### WORK REQUIRED
From the entries below, return exactly the lines beginning at the one that contains "Waste treatment options:Dispose" and ending at the one that contains "label(s) | |", both of them included, and only those lines.

(Extracted page text data)

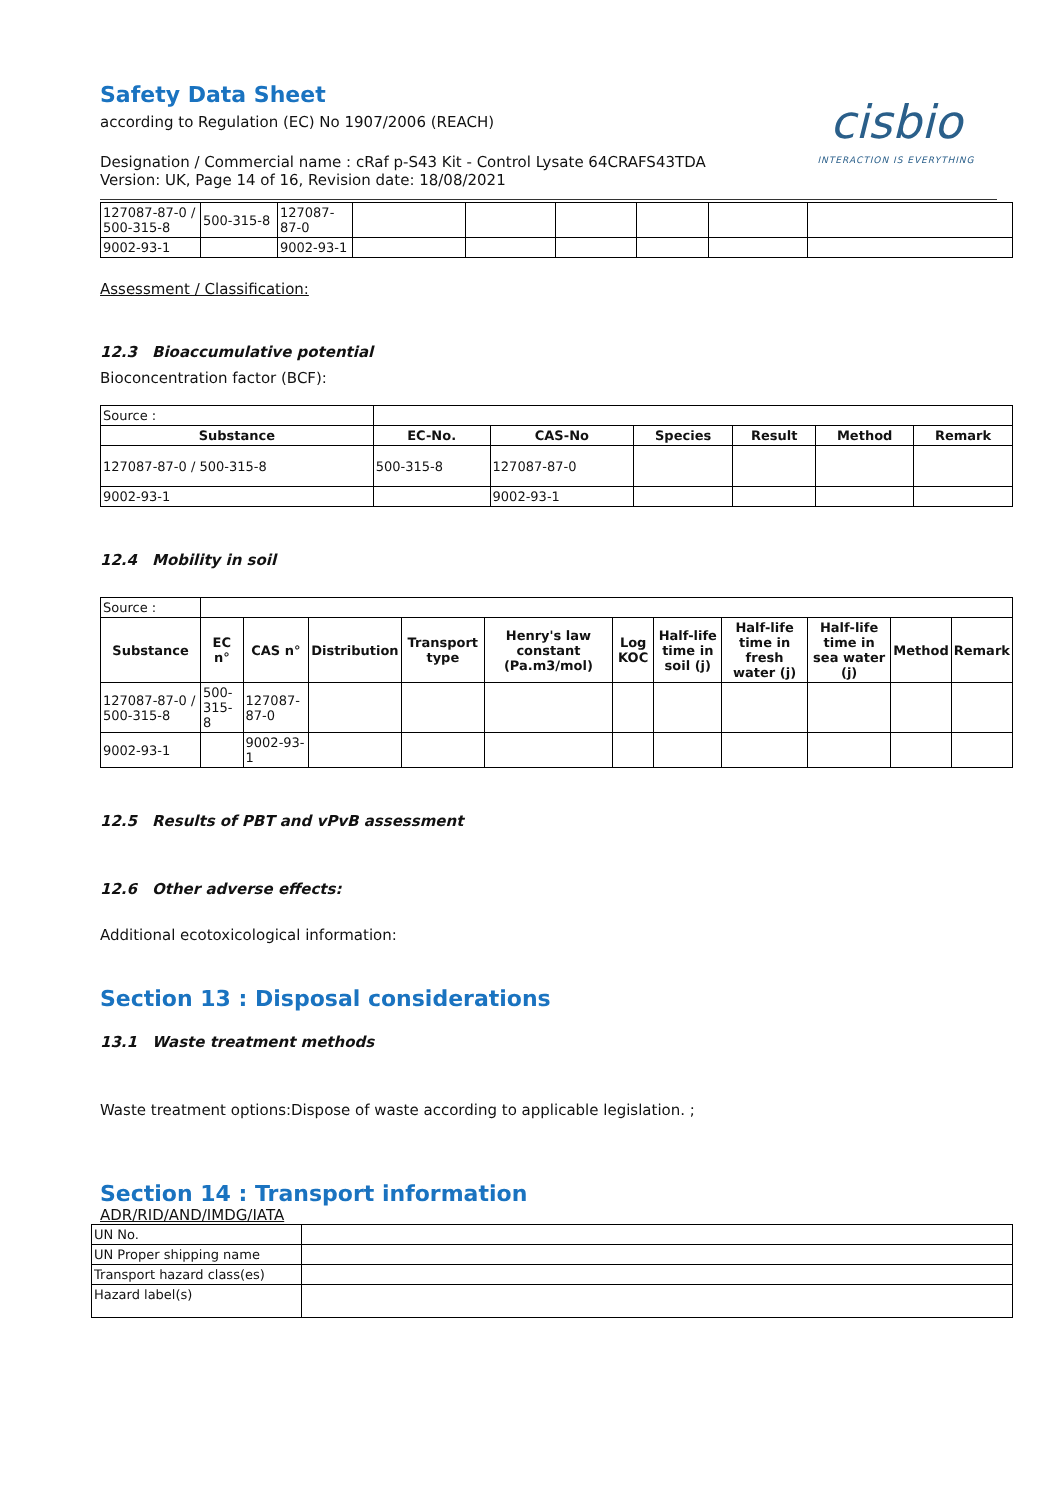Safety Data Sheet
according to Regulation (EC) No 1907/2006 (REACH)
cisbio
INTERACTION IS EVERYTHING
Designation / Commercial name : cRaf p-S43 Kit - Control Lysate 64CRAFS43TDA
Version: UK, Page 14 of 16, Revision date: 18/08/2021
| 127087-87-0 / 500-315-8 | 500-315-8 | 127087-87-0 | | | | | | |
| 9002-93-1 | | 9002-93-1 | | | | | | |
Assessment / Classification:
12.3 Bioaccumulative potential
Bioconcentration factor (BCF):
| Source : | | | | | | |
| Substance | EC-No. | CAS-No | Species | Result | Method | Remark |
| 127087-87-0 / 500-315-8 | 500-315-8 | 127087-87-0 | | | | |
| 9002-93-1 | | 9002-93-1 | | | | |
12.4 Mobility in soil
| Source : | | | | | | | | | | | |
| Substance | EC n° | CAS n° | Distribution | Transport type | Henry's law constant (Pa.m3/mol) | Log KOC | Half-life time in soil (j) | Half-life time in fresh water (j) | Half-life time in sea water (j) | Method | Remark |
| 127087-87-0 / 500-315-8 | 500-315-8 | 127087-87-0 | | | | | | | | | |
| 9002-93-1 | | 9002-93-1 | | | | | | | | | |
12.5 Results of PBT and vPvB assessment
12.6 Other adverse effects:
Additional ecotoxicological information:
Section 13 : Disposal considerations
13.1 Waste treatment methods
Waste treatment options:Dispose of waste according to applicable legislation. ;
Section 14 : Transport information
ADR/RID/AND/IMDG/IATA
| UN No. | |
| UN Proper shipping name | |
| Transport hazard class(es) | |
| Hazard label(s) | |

==

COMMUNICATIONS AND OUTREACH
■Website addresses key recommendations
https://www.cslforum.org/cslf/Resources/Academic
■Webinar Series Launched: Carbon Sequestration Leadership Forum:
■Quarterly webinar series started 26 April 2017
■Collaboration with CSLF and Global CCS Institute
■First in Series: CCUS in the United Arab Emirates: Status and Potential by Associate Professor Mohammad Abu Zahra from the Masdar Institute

### OUTPUT
Waste treatment options:Dispose of waste according to applicable legislation. ;
Section 14 : Transport information
ADR/RID/AND/IMDG/IATA
| UN No. | |
| UN Proper shipping name | |
| Transport hazard class(es) | |
| Hazard label(s) | |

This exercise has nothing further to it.